Active Inference Tree Search in Large POMDPs

The ability to plan ahead efficiently is key for both living organisms and artificial systems. Model-based planning and prospection are widely studied in cognitive neuroscience and artificial intelligence (AI), but from different perspectives--and with different desiderata in mind (biological realism versus scalability) that are difficult to reconcile. Here, we introduce a novel method to plan in POMDPs--Active Inference Tree Search (AcT)--that combines the normative character and biological realism of a leading planning theory in neuroscience (Active Inference) and the scalability of tree search methods in AI. This unification enhances both approaches.

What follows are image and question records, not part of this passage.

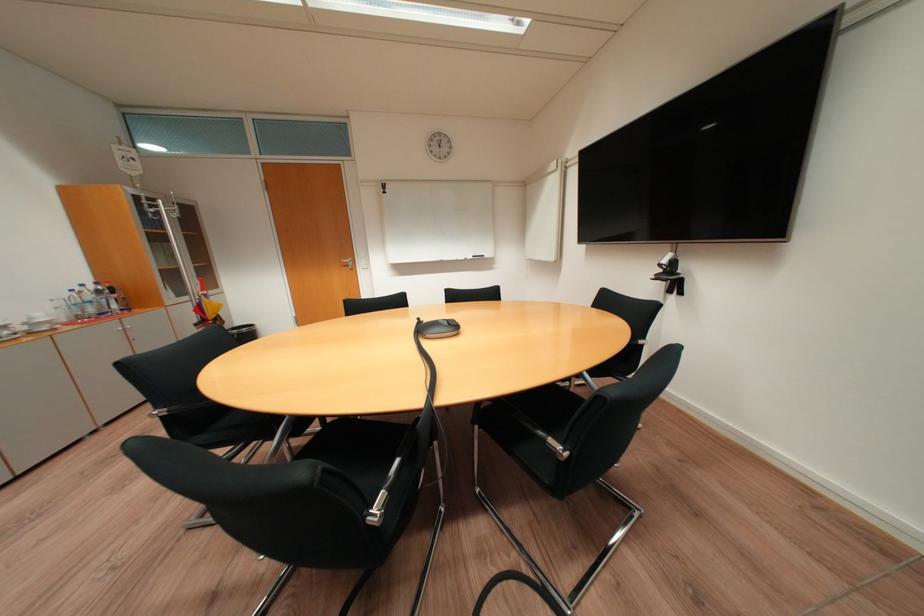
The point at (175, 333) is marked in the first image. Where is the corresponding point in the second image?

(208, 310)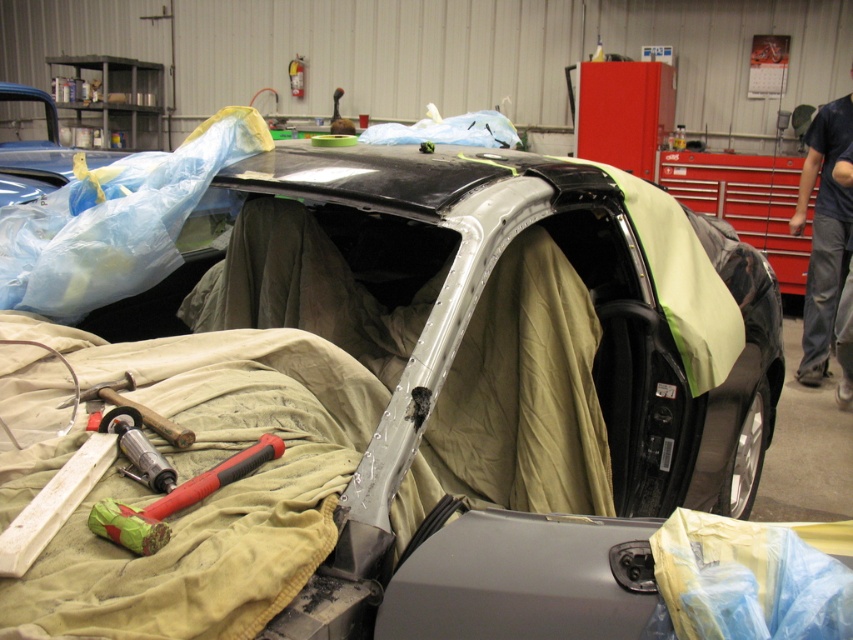
Question: Can you confirm if dark blue shirt at right is bigger than metallic silver drill bit at lower left?

Choices:
 (A) yes
 (B) no

Answer: (A)

Question: Among these points, which one is nearest to the camera?

Choices:
 (A) (134, 465)
 (B) (270, 442)
 (C) (195, 212)

Answer: (A)

Question: Considering the relative positions of dark blue shirt at right and red rubber hammer at lower left in the image provided, where is dark blue shirt at right located with respect to red rubber hammer at lower left?

Choices:
 (A) above
 (B) below

Answer: (A)

Question: Can you confirm if metallic silver car at center is positioned below dark blue shirt at right?

Choices:
 (A) no
 (B) yes

Answer: (B)

Question: Which object is closer to the camera taking this photo?

Choices:
 (A) red rubber hammer at lower left
 (B) dark blue shirt at right
 (C) metallic silver drill bit at lower left
 (D) metallic silver car at center

Answer: (A)

Question: Which point is farther to the camera?

Choices:
 (A) metallic silver car at center
 (B) metallic silver drill bit at lower left
 (C) dark blue shirt at right
 (D) red rubber hammer at lower left

Answer: (C)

On the one hand, tree searches enable the biologically grounded, first principle method of active inference to be applied to large-scale problems. On the other hand, active inference provides a principled solution to the exploration-exploitation dilemma, which is often addressed heuristically in tree search methods. Our simulations show that AcT successfully navigates binary trees that are challenging for sampling-based methods, problems that require adaptive exploration, and the large POMDP problem 'RockSample'--in which AcT reproduces state-of-the-art POMDP solutions. Furthermore, we illustrate how AcT can be used to simulate neurophysiological responses (e.g., in the hippocampus and prefrontal cortex) of humans and other animals that solve large planning problems. These numerical analyses show that Active Tree Search is a principled realisation of neuroscientific and AI planning theories, which offer both biological realism and scalability.

翻译：高效的前瞻规划能力对于生物有机体和人工智能系统都至关重要。基于模型的规划与预测在认知神经科学和人工智能（AI）领域被广泛研究，但两者视角迥异——且各自追求难以调和的目标（生物真实性与可扩展性）。本文提出一种在部分可观测马尔可夫决策过程（POMDP）中进行规划的新方法——主动推理树搜索（Active Inference Tree Search, AcT）——该方法融合了神经科学中主流规划理论（主动推理）的规范性与生物真实性，以及AI中树搜索方法的可扩展性。这种统一使得两种方法都得到增强：一方面，树搜索使得源自第一性原理且具有生物学基础的主动推理方法能够应用于大规模问题；另一方面，主动推理为探索-利用困境提供了原则性解决方案，而树搜索方法通常以启发式方式处理该困境。我们的模拟实验表明，AcT成功应对了采样方法难以处理的二叉树导航问题、需要自适应探索的问题，以及大规模POMDP问题"RockSample"——在该问题中AcT重现了当前最优的POMDP解决方案。此外，我们展示了如何利用AcT模拟人类及其他动物在解决大规模规划问题时产生的神经生理反应（例如在海马体与前额叶皮层中的活动）。这些数值分析表明，主动树搜索是神经科学与AI规划理论的原则性实现，兼具生物真实性与可扩展性。